◆ What to work on
Condense the paragraph beginning "Premeditation and deliberation relate to mental processes" in the text on premeditation and deliberation below into a short bulleted list that keeps its main facts.

◆ Exercise text
Start of Block
Premeditation and deliberation relate to mental processes and ordinarily are not readily susceptible to proof by direct evidence. Instead, they usually must be proved by circumstantial evidence. Among other circumstances to be considered in determining whether a killing was with premeditation and deliberation are: (1) want of provocation on the part of the deceased; (2) the conduct and statements of the defendant before and after the killing; (3) threats and declarations of the defendant before and during the course of the occurrence giving rise to the death of the deceased; (4) ill-will or previous difficulty between the parties; (5) the dealing of lethal blows after the deceased has been felled and rendered helpless; and (6) evidence that the killing was done in a brutal manner. We have also held that the nature and number of the victim’s wounds is a circumstance from which premeditation and deliberation can be inferred.
End of Block
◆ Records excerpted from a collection
Start of Block
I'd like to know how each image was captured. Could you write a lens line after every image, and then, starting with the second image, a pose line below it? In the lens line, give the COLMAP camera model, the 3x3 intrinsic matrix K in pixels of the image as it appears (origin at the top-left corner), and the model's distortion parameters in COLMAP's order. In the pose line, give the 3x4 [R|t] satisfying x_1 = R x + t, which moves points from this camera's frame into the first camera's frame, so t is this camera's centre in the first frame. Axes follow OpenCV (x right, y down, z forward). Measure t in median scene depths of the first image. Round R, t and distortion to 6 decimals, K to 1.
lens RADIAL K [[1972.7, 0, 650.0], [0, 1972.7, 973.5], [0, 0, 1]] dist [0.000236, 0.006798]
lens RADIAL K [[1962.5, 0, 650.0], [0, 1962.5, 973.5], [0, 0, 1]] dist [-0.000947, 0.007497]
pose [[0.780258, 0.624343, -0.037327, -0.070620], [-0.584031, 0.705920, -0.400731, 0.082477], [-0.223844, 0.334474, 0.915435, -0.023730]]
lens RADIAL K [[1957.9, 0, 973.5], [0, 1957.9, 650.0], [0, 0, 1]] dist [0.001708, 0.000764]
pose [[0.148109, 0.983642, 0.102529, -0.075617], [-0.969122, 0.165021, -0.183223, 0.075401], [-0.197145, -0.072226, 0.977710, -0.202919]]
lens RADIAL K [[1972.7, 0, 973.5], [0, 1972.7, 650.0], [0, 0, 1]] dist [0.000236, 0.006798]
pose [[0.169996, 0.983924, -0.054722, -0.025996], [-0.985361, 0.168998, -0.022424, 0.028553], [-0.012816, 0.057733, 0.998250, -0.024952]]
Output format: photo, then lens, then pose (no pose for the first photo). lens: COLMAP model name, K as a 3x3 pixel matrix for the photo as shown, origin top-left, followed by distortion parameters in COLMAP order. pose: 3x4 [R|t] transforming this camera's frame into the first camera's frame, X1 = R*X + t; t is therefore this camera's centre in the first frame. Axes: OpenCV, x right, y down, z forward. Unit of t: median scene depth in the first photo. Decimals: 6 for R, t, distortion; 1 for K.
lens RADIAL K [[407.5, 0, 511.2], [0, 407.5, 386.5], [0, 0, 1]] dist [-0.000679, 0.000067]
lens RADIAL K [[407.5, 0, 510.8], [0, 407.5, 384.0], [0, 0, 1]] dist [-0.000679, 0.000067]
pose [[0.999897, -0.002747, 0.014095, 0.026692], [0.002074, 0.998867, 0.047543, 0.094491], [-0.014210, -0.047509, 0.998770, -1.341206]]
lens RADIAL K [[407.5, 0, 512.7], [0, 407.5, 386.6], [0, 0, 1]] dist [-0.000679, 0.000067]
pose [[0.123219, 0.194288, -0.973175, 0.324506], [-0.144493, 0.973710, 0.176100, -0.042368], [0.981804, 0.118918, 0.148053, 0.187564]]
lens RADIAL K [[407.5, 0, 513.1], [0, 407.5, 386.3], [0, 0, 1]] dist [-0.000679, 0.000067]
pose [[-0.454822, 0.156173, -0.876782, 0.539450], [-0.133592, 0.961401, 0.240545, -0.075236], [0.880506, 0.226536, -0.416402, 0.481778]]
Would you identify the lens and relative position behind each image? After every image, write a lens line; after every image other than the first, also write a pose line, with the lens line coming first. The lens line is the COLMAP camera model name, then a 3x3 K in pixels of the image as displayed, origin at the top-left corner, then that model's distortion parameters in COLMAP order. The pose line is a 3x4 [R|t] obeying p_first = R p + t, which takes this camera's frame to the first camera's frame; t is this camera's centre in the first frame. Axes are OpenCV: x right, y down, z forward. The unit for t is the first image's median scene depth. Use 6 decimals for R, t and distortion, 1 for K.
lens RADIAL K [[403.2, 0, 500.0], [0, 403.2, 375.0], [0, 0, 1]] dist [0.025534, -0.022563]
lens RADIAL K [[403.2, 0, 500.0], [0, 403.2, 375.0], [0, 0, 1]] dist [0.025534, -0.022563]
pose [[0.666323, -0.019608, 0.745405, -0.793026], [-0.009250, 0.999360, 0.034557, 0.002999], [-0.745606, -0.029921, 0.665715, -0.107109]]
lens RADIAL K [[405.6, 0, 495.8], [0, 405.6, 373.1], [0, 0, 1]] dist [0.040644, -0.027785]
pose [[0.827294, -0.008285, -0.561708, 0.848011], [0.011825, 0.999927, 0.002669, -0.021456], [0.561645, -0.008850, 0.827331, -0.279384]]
End of Block
◆ Answer for this exercise
- Premeditation and deliberation are mental processes that are rarely provable by direct evidence, so they are usually proved by circumstantial evidence.
- Circumstances indicating a killing was premeditated and deliberate include:
  - lack of provocation by the deceased
  - the defendant's conduct and statements before and after the killing
  - the defendant's threats and declarations before and during the incident
  - ill-will or previous difficulty between the parties
  - lethal blows dealt after the deceased was felled and helpless
  - a brutal manner of killing
- The nature and number of the victim's wounds can also support an inference of premeditation and deliberation.